With specific reference to the member's motion, I note that Fremantle's harbour is forecast, in the next decade, to double to 1.2 million containers per annum. About 20 per cent of Western Australia's economy is linked to trade going in and out of Fremantle. Heavy vehicles and other road freight transport account for around 22 per cent of traffic on key access routes to the Fremantle port inner harbour. This corridor turns over some $16 billion and employs 15,000 people and will double in the next five years. Both the export and import volumes through Fremantle port will continue to grow for years to come. More trade, in particular more exports from WA, means more growth, more jobs and more opportunity for people in WA to get ahead. Without the Perth Freight Link as a productivity-enhancing piece of strategic road infrastructure, this worsening congestion will increasingly act as a handbrake on our economy.

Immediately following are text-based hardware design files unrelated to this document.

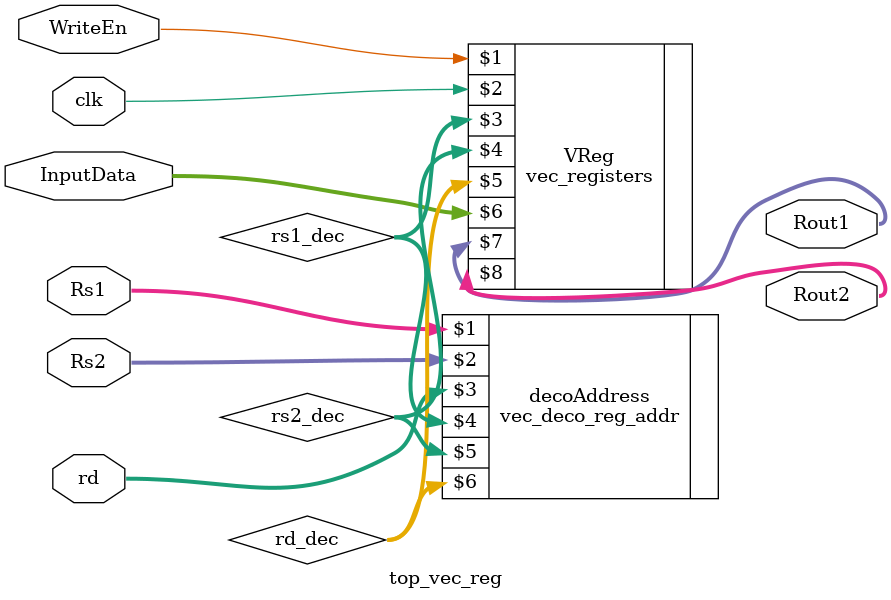
<source format=sv>
module top_vec_reg(input logic WriteEn,clk,
					          input logic [4:0] Rs1, Rs2,rd,
								 input logic [127:0]InputData,
								 output logic [127:0]Rout1, Rout2);
								 
								 logic [4:0] rs1_dec, rs2_dec, rd_dec;
								 
								 vec_deco_reg_addr decoAddress (Rs1,Rs2,rd, rs1_dec, rs2_dec, rd_dec);
								 
								 vec_registers VReg (WriteEn,clk, rs1_dec, rs2_dec, rd_dec,InputData,Rout1, Rout2);
								 

endmodule

</source>
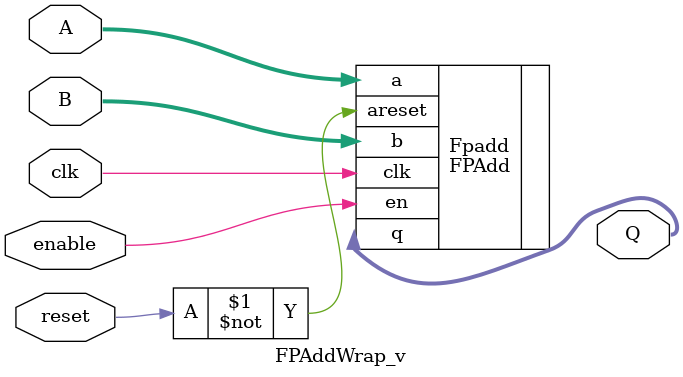
<source format=v>
`timescale 1ps/1ps


module FPAddWrap_v (
    input clk,
    input reset,
    input enable,
    input [15:0] A,
    input [15:0] B,
    output [15:0] Q
);


FPAdd Fpadd (
    .clk    (clk),
    .areset (~reset),
    .en     (enable),
    .a      (A),
    .b      (B),
    .q      (Q)
);

endmodule
</source>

Some people have suggested the Perth Freight Link will not be necessary once we build the second port further south. This is just wrong. Even when a second port is eventually built, it will complement, not replace, Fremantle port. Also, the Perth Freight Link will contribute to more efficient freight movements not just to Fremantle port but to any future second port as well. Indeed, the long-overdue Roe Highway extension will also service any outer harbour in the future.

Today, the member for Perth is campaigning against the strategic road infrastructure in the same way that she campaigned against the construction of Northbridge Tunnel and Graham Farmer Freeway about 15 years ago. In the same way that she was not able to stop the Northbridge Tunnel, which today is used by more than 100,000 cars per day, she will not be able to stand in the way of the Perth Freight Link project.

Ms MacTiernan interjecting

It is the same sad old story and the same member for Perth screaming out because she does not have any answers.